At 24x7 Education Loan Service, we are dedicated to supporting your academic aspirations with quick, reliable, and accessible financial solutions. Our mission is to make education affordable for everyone, offering flexible student loan options available anytime, anywhere. With our round-the-clock service, advanced security measures, and transparent terms, we aim to be your trusted partner in achieving your educational goals.
Empowering Your Academic Journey Anytime, Anywhere
At 24x7 Education Loan Service, we provide quick, reliable, and flexible financial solutions to support your educational aspirations. Our student loans are designed to cover tuition fees, books, living expenses, and more, ensuring that you can focus on your studies without financial worries.
24/7 Availability: Apply for a loan at any time, day or night.
Quick Approval: Get approved within minutes with minimal documentation.
Flexible Repayment: Choose repayment plans that fit your financial situation.
Secure and Transparent: Your data is protected, and our terms are clear with no hidden fees.
Apply Online: Complete a simple application form on our website.
Get Approved: Receive instant approval with quick processing.
Receive Funds: Funds are directly disbursed to your account immediately after approval.
Repay Easily: Select a convenient repayment plan tailored to your needs.
Invest in your future with 24x7 Education Loan Service. We’re here to support your educational journey every step of the way.
Autopay, in the context of education loans, refers to a convenient payment method where the borrower authorizes the lender to deduct the monthly loan instalment automatically from their bank account on a specified date. This automated payment ensures timely repayment and reduces the chances of missing deadlines, helping students manage their loan obligations efficiently.
An "education loan top-up" allows borrowers who have an existing education loan to obtain additional funds over and above the original loan amount. This option is beneficial when students require extra financial assistance due to increased educational expenses or unforeseen circumstances. The top-up amount is added to the existing loan, and the borrower continues to repay the combined loan amount as per the agreed terms.
The interest rate on an education loan is determined by various factors, including the applicant's creditworthiness, co-applicant's financial profile, loan amount, loan tenure, type of interest rate (fixed or floating), and the lender's internal policies. Students with a strong credit history and co-applicants with stable financial backgrounds are more likely to secure a lower interest rate.
Margin money, in the context of student loans for studying abroad, refers to the portion of the total educational expenses that the borrower needs to finance from their own funds. It is the percentage of the course cost that is not covered by the loan and needs to be borne by the student or their co-applicant. The remaining amount, after deducting the margin money, is financed through the education loan.
The moratorium period for education loans is the time during which the borrower is not required to make any loan repayments. It typically starts from the course completion date and extends for a certain period afterward, allowing the student to focus on finding employment and settling into their new career. The duration of the moratorium period varies among lenders but is usually around 6 to 12 months.
Education loan insurance provides financial protection to the borrower and their family in case of unforeseen events, such as the borrower's untimely demise or permanent disability. This insurance coverage ensures that the loan does not become a burden on the family, as the insurance company settles the outstanding loan amount, allowing the borrower's educational aspirations to be fulfilled even in their absence.
Education loans typically offer two types of interest rates - fixed and floating. In a fixed interest rate, the rate remains constant throughout the loan tenure, providing stability in repayment amounts. On the other hand, in a floating interest rate, the rate fluctuates based on market conditions, potentially leading to varying monthly installments.

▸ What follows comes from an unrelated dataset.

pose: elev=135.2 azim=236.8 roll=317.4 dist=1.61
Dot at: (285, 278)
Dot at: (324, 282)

A co-applicant for an education loan is generally a close family member, such as parents, guardians, or spouse, who agrees to take joint responsibility for repaying the loan along with the primary borrower (the student). Co-applicants should meet the lender's eligibility criteria, which may include having a stable income and a good credit history.
In India, under Section 80E of the Income Tax Act, individuals can avail tax benefits on the interest paid on education loans. The entire interest amount paid during the financial year is eligible for deduction without any upper limit. However, the principal amount repayment does not qualify for tax benefits.

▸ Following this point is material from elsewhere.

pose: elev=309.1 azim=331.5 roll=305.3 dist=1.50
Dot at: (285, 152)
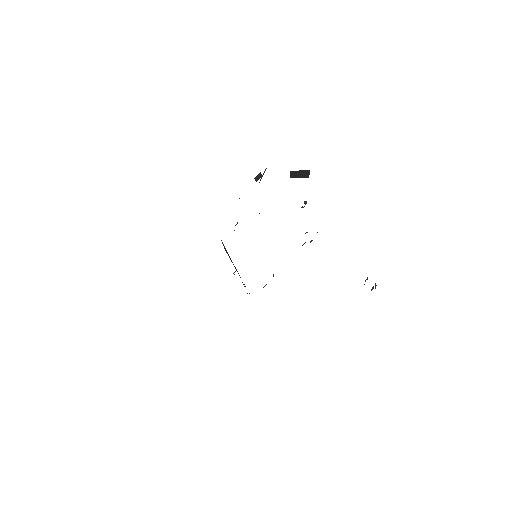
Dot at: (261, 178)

In secured student loans for studying abroad, one can get up to INR 1.5 cr. In overseas education loans without collateral, students can apply for study loans of up to INR 75 Lakh. This loan amount limit can increase or decrease depending on the applicants and co-applicants profile, country, course, etc.
Collateral refers to any movable or immovable property offered to a bank as security for a loan. Most Indian banks require collateral to minimize the risk involved in extending credit. It can be in the form of liquid assets like bonds, fixed deposits, shares, or immovable properties like houses, commercial properties, or land. Agricultural land is generally not accepted as collateral.
A guarantor plays a significant role in an education loan. If the borrower defaults on payment, the guarantor has a legal obligation to repay the loan amount. If the loan amount exceeds INR 4 lakh, the bank may ask for a guarantee from a third party. In such cases, the guarantor holds the liability to repay the entire loan amount to the bank in case the borrower is unable to do so.